SECTION DE TEXTE:
++++++++++++++++++++

Déposé le 23 janvier 2016 par : M. Goldberg, Mme Bareigts, M. Le Déaut, Mme Mazetier, Mme Orphé, M. Bouillon.
Avant l'alinéa 1, insérer les trois alinéas suivants :
« I. – Après l'article 21‑3 du code civil, il est inséré un article 21‑3‑1 ainsi rédigé :
« Art. 21‑3‑1. – Peuvent réclamer la nationalité française par déclaration souscrite conformément aux articles 26 et suivants, les personnes nées à Madagascar avant le 26 juin 1960 de deux parents qui y sont eux-mêmes nés, justifiant avant cette date, et jusqu'au jour de la souscription, d'une résidence habituelle à Madagascar et auxquelles aucune autre nationalité n'a été conférée depuis le 26 juin 1960.
« La souscription de la déclaration doit être effectuée avant l'expiration d'une période de six mois à compter de la publication de la loi n° du relative au droit des étrangers en France. » ».
Après l'abolition de l'esclavage en 1870, la France fit face à des problèmes de main-d'œuvre dans ses colonies, notamment d'Afrique. À compter de 1900 et pendant quelques années, elle fit appel de façon importante pour répondre à ce besoin à une immigration importante de personnes venues des Indes britanniques dont elle incita fortement l'immigration, notamment dans ses colonies d'Afrique.
Or au début du XXième siècle, le droit de la nationalité était bien moins stable qu'il ne l'est aujourd'hui. De plus, l'état civil en était dans les pays colonisés à ses balbutiements et encore aujourd'hui dans nombre d'États décolonisés il n'a pas encore rejoint les standards occidentaux. Dans le cas des immigrants indo-pakistanais, la quasi-absence d'état civil au XIXième siècle dans les Indes britanniques les empêche de faire la preuve de leur lien avec cette nation qui, après son indépendance, a exclu de sa nationalité sa diaspora. Les immigrants indiens n'avaient donc pas la nationalité anglaise et à leur arrivée dans les territoires colonisés n'obtinrent pas la nationalité française.
En effet, le droit de la nationalité dans les anciennes colonies était distinct de celui applicable sur le territoire hexagonal : il était conçu et pensé pour restreindre l'accès à la nationalité française pour les résidents. Le droit applicable en matière de nationalité dans les colonies françaises puis dans les territoires d'Outre-mer était particulièrement complexe et marquait des différences importantes dans le traitement accordé aux différents territoires : ainsi, alors qu'à Madagascar, par un décret du 6 septembre 1933 puis par un décret du 24 février 1953, le double droit du sol était supprimé, à Djibouti et sur la côte des Somalis un décret du 16 juin 1937 prévoyait que « l'indigène né à la Côte françaises des Somalis et dépendances est sujet français ».

++++++++++++++++++++

[Données extraites d'une collection]
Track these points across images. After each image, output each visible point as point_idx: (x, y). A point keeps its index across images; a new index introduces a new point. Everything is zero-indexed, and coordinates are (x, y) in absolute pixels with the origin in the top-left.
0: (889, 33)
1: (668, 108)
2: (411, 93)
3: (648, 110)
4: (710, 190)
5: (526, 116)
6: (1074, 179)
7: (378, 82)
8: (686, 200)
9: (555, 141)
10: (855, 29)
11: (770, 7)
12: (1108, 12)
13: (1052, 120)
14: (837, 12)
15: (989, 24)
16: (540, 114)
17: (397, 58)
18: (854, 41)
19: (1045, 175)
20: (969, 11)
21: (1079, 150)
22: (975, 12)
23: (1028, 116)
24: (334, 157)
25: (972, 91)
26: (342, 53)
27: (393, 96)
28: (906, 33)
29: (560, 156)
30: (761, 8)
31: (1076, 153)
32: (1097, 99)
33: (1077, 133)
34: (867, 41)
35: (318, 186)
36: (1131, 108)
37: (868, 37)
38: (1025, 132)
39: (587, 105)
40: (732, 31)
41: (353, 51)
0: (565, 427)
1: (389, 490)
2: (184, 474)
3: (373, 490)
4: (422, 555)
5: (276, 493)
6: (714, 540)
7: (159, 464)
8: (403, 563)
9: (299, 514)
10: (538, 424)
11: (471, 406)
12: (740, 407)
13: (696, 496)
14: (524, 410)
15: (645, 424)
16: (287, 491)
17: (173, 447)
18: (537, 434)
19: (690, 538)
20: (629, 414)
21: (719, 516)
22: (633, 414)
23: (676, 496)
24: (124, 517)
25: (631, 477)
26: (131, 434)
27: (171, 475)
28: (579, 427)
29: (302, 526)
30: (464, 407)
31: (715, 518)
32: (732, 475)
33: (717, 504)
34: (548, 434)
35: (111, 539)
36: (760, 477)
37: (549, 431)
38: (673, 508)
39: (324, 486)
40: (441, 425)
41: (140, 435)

++++++++++++++++++++

TRAVAIL À FAIRE:
1. Relevez tous les décrets cités dans l'amendement sur la nationalité, chacun avec sa date.
2. Poursuivez la rédaction de l'amendement sur la nationalité à partir de sa dernière phrase.
Ce listing provient d'une autre source que l'amendement sur la nationalité.

RÉPONSES:
1.
Décret du 6 septembre 1933
Décret du 24 février 1953
Décret du 16 juin 1937

2.
Dans l'ensemble, cependant, les conditions d'accès à la nationalité française étaient plus restrictives dans les colonies qu'en France hexagonale. Ainsi, sur l'ensemble des territoires d'Afrique de l'Ouest, moins de 15 « sujets français » ont été naturalisés français chaque année entre 1935 et 1949. Cela a eu pour conséquence que les immigrants indo-pakistanais dans ces colonies n'acquirent que difficilement la nationalité et que beaucoup d'entre eux demeurèrent donc sans nationalité.
Pourtant, l'article 15 de la Déclaration universelle des droits de l'Homme du 10 décembre 1948 dispose que « tout individu a droit à une nationalité ». De plus, le 28 septembre 1954 est signé à New-York une convention sur le statut des apatrides. La France signe cette convention le 12 janvier 1955 puis la ratifie le 8 mars 1960. Au moment de la signature, la France n'invoque pas l'article 36 de cette convention qui lui aurait permis d'en limiter l'applicabilité à une partie de son territoire. Or l'article 32 de cette convention dispose que « Les États contractants faciliteront dans toute la mesure du possible l'assimilation et la naturalisation des apatrides. »
De ces deux points nous pouvons donc tirer deux conclusions préliminaires : d'une part que c'est par le fait des lois françaises que ces immigrants indo-pakistanais dans les colonies n'acquirent aucune nationalité puisque du fait de l'instauration incomplète de l'état civil ils étaient dans l'incapacité matérielle de faire le lien avec leur territoire d'origine, lois françaises qui établissaient une discrimination contraire aux engagements internationaux souscrits par la France en 1948. D'autre part, que la France avait le devoir, à la suite de la ratification le 8 mars 1960 de la convention de New-York, de s'assurer d'une part de la protection juridique minimale accordée à ses apatrides mais également de leur faciliter l'accès à la nationalité française.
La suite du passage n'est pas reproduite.